What to work on —
1) How many households does the tax cut article say the bill should save from being hit by the Alternative Minimum Tax this year?
2) Carry the tax cut article forward from its final sentence.

Page excerpt —
-*-

WASHINGTON - The $69-billion tax cut bill Congress plans to send President Bush by the weekend should save 18 million households from being hit this year by a parallel income tax originally aimed at the wealthy.

But the temporary patch in the Alternative Minimum Tax leaves open what happens to less-than-rich taxpayers it could trip up next year and as many as 1 in 3 taxpayers by 2010.

Absent 2006 changes, the U.S. Treasury estimates 22 million households would owe the Alternative Minimum Tax. As for 4 million taxpayers Treasury says paid it for 2005, they're likely to be caught again this year despite the temporary fix.

Dollars and cents:
What the tax cuts mean for you

Scripps Howard News Service

How Much Will the Tax Cut Package Save You

Income in 2005 dollars . . Average tax saving

$10,000-20,000 . . . . . . . . . .$2

$20,000-30,000 . . . . . .. . . . .$9

$30,000-40,000 . . . . . . . . . $16

$40,000-50,000 . . . . . . . . . $46

$50,000-75,000 . . . . .. . . . .$110

$75,000-100,000 . . . .. . . . . $403

$100,000-200,000 . . . . . . .$1,388

$200,000-500,000 . . . . . . .$4,499

$500,000-1 million . . . . .. .$5,562

More than $1 million . . . . $41,977

Source: Tax Policy Center

(Distributed by Scripps Howard News Service, http://www.shns.com)

The bill's other centerpiece extends through 2010 today's lower tax rates for capital gains and dividends from sales of stocks, bonds and other assets.

-*-

(Data entries)
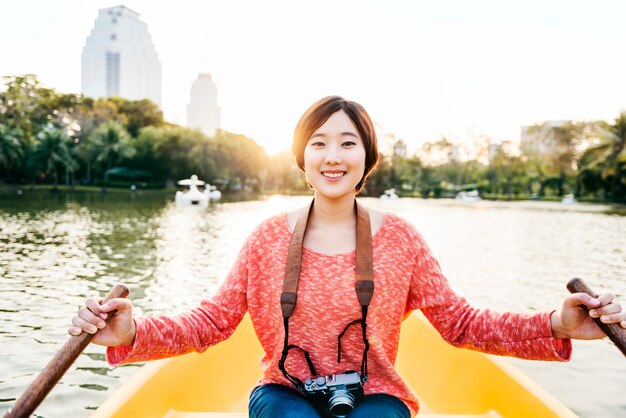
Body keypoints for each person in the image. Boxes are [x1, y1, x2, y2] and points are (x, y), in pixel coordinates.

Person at [69, 96, 626, 418]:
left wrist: (558, 324)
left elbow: (460, 324)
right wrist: (129, 334)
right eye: (318, 143)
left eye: (347, 142)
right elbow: (210, 323)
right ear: (301, 158)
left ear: (367, 158)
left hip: (377, 394)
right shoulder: (266, 238)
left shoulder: (401, 239)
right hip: (284, 390)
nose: (332, 156)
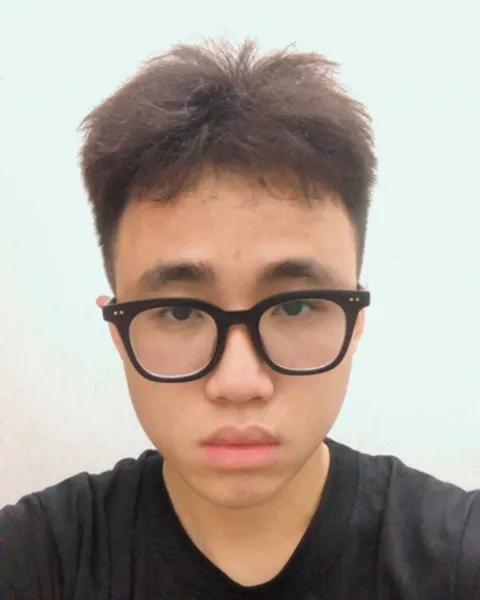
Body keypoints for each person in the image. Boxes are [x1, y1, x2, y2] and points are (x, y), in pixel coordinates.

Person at [1, 38, 479, 600]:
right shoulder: (35, 561)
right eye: (179, 310)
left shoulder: (457, 560)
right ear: (118, 335)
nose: (238, 383)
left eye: (294, 306)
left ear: (356, 324)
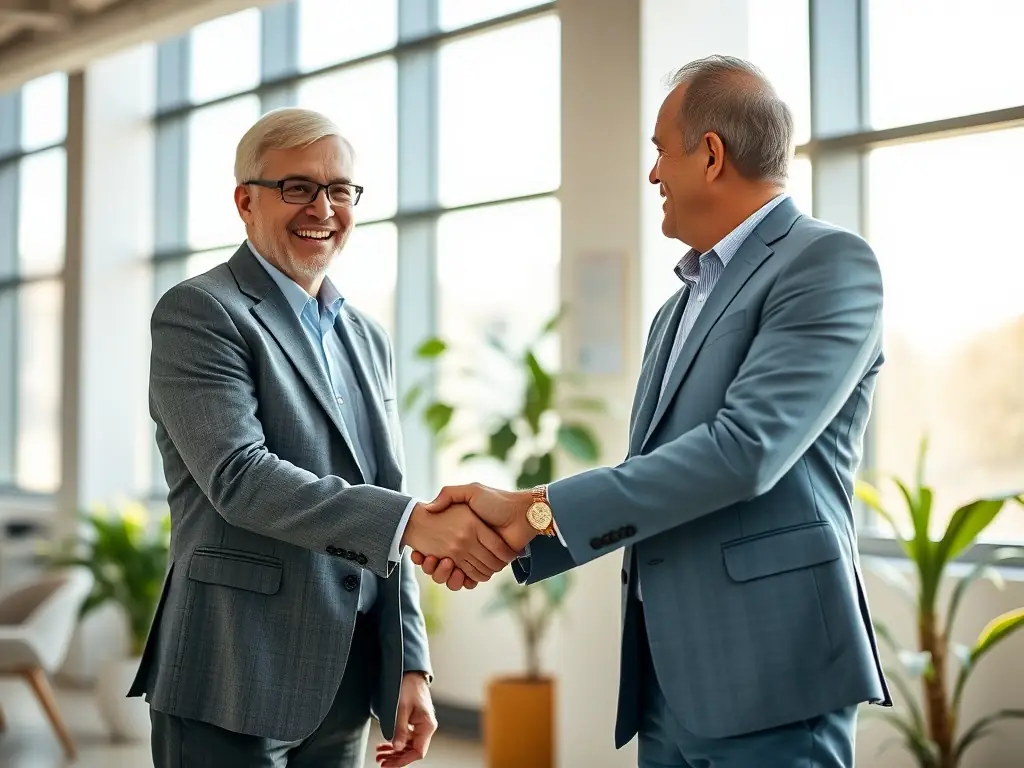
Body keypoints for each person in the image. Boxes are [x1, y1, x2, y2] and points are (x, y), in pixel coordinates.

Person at [412, 55, 892, 767]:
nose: (653, 174)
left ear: (711, 155)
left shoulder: (827, 263)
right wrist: (525, 524)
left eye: (661, 151)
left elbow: (745, 452)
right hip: (668, 678)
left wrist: (536, 509)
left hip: (772, 679)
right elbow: (662, 473)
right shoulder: (676, 309)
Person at [129, 107, 517, 768]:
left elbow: (387, 490)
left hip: (344, 675)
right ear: (245, 202)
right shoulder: (201, 311)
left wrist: (410, 663)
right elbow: (240, 478)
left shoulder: (366, 336)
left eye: (340, 189)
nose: (323, 208)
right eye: (298, 187)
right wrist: (414, 523)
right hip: (233, 669)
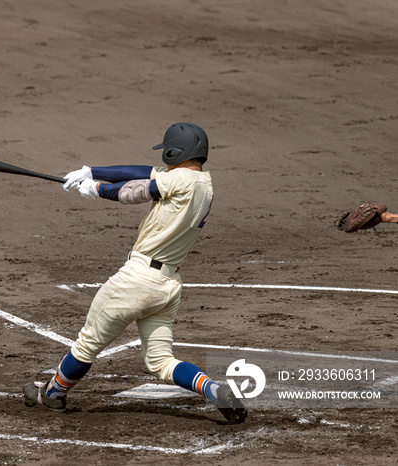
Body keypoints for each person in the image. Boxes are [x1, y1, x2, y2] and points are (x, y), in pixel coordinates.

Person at [23, 122, 247, 424]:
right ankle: (214, 388)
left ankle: (53, 392)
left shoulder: (180, 180)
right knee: (161, 361)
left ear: (175, 150)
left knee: (87, 343)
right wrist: (92, 171)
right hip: (167, 286)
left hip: (137, 280)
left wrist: (97, 190)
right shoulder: (202, 184)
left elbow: (139, 190)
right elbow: (144, 171)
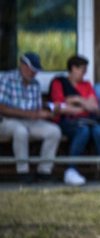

-*-

Task answers —
1) 18 million households.

2)
Those rates, which had been scheduled to expire starting in 2009, are currently 15 percent for taxpayers in top brackets and 5 percent for people in the 10- and 15-percent brackets, or couples with taxable income of $59,400 and single filers $29,700 in 2005. Better-off taxpayers will be able to claim the 15 percent capital gains and dividend rate through 2010, while those in the 10- and 15-percent bracket will see these taxes drop to zero from 2008 through 2010.

Taxpayers who own stocks through retirement accounts don't claim capital gains and dividend tax breaks because their accounts are largely sheltered against taxation until the money is withdrawn in retirement, when it's taxed like pay as ordinary income up to a 35 percent marginal rate.

That's largely why the non-partisan Tax Policy Institute estimates that middle-income households would get average tax cut of $20 from this tax-cut package while 0.02 percent of households with incomes over $1 million get average tax cuts of $42,000.

However, middle-income taxpayers preparing to sell their principal residence stand to benefit, too, if their profit on sale of their home exceeds the $500,000-a-couple, $250,000-a-single-taxpayer exemption. Those limits can easily be breached for longtime homeowners and people in hot housing markets, says senior analyst Bob Scharin with professional tax publisher RIA.

The 4 million taxpayers who stand to get hit by the Alternative Minimum Tax again in 2006 should do advance planning with their investments, Scharin says, because capital gains and dividends can push them above the income thresholds for this parallel tax system.

Under the tax cut bill, the Alternative-Minimum-Tax exemption that's subtracted from taxable income to determine what you owe will increase to $62,550 for joint filers, up from $58,000 last year, and to $42,500 for singles, up from $40,500.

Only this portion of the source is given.